The distinction, as such, must be in the communal nature of this study. The call, as such, must be for a recognition of a distinction in the subject matter as it is understood within its communal nature. Such a distinction may begin with identifying the distinctions in law between the Noachide Code and the Code of 613 mitzvot applicable to Jews, specifically in matters that overlap. This would be, for example, in regard to such matters as the justice system, the definition of marriage, the opposing directive in regard to Shabbat observance. One would also have to consider the many matters, such the honouring of parents, which are part of the Torah legal code but not part of the Noachide Code although of ethical value to Noachides as well. Then one may also want to consider the chukkot which are part of the Torah Code but have no standing in the Noachide Code. 

All these distinctions in details would then seem to point to some inherent distinction in the very nature and purpose of the two codes. In that God's Law for humanity presents a distinction between Jews and Non-Jews even in its very purpose -- although, obviously, still sharing much similarity in purpose - the contention would be that this recognition of distinction in purpose must also affect how one studies Torah. Non-Jews are thus called upon to study Torah, especially in the areas applicable to  them, with the consideration of God's Law for Non-Jews. This may not have much effect in most matters of Torah study but this distinction would explain what is meant by the Torah -- embodying the Code of 613 mitzvot -- is to be recognized as the distinctive inheritance of the Jewish People.

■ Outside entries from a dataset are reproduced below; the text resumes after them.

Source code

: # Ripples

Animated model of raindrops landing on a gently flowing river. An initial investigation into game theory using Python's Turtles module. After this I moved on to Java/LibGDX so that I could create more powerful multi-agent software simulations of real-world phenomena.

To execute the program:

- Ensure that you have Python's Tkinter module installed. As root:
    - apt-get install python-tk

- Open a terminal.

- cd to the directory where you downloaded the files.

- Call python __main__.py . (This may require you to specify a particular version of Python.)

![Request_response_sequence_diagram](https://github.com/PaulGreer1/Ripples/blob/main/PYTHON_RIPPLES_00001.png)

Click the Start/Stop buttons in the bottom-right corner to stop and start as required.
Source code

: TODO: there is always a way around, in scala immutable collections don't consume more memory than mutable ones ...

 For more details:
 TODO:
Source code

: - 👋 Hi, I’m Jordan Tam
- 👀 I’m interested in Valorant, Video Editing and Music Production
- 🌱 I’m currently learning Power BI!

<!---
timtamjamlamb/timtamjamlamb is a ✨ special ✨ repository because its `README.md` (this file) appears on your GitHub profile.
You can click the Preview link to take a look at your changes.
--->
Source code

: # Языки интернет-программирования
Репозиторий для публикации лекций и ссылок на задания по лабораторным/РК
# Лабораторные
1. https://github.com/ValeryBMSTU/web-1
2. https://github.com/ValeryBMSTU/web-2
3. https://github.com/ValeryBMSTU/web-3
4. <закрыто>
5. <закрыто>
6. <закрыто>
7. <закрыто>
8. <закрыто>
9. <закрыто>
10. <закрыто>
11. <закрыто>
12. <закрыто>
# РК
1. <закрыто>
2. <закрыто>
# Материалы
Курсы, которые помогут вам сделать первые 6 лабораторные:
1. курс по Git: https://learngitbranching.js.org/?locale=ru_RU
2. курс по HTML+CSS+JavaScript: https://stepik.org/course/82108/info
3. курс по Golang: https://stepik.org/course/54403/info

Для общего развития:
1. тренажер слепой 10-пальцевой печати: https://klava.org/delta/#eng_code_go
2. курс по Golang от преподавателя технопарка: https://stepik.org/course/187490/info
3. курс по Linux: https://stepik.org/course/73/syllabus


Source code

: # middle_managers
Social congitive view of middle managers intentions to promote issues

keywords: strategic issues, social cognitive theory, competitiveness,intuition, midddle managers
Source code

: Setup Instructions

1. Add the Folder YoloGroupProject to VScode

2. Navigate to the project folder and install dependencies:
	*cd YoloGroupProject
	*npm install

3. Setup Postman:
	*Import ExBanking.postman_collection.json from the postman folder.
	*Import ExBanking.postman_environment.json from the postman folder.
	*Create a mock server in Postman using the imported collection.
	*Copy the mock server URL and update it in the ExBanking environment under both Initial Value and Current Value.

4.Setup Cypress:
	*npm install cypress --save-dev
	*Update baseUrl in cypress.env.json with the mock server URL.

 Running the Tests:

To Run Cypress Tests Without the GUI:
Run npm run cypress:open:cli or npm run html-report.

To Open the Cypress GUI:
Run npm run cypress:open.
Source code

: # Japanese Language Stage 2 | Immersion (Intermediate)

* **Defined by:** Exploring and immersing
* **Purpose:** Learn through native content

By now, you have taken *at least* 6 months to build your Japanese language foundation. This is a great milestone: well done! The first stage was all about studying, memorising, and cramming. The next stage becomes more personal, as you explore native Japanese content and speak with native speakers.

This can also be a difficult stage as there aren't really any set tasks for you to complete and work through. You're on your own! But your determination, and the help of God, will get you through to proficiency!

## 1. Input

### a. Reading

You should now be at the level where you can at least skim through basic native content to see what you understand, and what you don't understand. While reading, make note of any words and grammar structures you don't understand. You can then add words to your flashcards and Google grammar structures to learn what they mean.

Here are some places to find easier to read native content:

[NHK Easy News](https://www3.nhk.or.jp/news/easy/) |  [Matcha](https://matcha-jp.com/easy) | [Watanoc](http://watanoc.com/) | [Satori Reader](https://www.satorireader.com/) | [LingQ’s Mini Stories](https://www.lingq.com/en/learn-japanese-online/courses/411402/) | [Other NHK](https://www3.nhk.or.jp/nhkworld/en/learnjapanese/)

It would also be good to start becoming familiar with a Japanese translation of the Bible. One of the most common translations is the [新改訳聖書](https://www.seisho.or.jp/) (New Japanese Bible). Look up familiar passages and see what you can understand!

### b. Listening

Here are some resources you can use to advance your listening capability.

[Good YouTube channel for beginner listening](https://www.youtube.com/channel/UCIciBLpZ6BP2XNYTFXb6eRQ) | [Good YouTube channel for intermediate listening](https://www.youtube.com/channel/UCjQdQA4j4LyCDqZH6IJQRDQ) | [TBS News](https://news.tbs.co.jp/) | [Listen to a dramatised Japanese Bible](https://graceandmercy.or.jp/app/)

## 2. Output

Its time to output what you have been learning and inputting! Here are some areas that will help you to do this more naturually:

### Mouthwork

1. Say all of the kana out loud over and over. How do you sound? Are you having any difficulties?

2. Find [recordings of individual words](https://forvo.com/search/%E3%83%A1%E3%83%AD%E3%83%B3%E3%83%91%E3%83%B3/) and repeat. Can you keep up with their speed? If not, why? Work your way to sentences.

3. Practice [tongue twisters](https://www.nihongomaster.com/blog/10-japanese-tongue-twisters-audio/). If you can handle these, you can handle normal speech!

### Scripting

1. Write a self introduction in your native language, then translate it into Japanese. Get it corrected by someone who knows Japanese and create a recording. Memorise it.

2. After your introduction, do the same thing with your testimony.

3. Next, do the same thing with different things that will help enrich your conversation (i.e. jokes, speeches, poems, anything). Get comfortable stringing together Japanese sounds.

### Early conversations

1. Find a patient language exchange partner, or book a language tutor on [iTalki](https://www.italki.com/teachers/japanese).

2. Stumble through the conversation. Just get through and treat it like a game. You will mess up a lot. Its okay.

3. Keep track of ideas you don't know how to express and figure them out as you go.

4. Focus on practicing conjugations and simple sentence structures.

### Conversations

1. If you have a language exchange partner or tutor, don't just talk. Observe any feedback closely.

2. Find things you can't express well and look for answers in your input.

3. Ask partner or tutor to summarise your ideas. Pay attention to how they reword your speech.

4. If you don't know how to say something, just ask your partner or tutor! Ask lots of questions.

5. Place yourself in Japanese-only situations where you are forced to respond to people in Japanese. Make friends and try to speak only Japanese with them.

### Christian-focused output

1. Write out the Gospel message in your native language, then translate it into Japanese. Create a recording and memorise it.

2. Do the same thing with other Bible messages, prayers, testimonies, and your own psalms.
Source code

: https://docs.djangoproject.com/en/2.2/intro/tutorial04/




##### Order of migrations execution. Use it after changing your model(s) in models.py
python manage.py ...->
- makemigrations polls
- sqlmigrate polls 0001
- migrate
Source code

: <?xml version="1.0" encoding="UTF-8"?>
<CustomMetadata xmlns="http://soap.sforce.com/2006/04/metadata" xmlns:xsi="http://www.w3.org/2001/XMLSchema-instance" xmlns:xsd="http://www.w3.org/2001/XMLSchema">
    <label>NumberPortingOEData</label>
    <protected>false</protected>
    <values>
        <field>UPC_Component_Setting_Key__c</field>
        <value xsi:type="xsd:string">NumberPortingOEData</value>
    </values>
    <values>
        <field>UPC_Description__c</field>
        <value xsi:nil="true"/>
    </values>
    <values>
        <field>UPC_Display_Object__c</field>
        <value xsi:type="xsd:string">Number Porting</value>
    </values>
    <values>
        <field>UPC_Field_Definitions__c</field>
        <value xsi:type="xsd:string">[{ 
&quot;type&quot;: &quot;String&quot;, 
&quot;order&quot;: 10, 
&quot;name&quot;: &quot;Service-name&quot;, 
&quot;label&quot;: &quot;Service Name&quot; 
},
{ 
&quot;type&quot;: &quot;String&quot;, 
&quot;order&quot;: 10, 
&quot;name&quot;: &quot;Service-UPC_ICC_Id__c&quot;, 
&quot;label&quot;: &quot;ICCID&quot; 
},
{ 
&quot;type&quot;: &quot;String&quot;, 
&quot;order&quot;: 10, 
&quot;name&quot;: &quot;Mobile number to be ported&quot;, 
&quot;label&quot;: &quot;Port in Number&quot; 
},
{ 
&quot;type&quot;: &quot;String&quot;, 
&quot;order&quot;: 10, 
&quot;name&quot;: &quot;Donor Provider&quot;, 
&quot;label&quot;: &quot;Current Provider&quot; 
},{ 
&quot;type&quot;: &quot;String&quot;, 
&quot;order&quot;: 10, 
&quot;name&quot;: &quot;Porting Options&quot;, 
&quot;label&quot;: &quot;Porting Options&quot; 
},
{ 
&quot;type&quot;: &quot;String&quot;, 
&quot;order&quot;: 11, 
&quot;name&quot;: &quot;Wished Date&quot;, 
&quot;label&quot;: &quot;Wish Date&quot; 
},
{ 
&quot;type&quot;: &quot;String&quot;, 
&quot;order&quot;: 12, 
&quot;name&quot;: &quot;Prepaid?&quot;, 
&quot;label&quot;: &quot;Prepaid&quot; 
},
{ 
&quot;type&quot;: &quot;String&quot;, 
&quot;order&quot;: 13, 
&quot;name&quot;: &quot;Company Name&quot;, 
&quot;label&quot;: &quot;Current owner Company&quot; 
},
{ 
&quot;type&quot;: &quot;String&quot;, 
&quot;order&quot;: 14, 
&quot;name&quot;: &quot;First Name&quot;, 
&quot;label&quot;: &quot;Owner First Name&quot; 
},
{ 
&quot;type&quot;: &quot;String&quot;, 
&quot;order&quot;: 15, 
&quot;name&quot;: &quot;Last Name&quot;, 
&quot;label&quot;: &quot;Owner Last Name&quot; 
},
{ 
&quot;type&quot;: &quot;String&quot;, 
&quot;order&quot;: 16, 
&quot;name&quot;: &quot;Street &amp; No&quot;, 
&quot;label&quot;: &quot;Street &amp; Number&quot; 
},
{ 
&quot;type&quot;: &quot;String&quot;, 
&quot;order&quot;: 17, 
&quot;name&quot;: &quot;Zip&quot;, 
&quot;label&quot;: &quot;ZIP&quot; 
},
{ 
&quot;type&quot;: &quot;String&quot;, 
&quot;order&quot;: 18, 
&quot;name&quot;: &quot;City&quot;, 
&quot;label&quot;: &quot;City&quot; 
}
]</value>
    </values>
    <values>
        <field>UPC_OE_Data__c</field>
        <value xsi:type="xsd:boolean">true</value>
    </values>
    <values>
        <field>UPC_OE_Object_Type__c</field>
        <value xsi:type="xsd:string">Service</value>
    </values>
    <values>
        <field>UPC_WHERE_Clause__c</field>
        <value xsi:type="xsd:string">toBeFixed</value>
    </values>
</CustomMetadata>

I recognize that I have not really voiced an opinion of what this distinction in purpose is. I leave this to the reader to continue this study. I did hint to this, however, in the Insight in that Torah is not simply a legal code but presents the basic elements for the creation of a good society and civilization. Jews are not just to be good citizens they are to be partners with God in shaping this world. This is a study on a different level.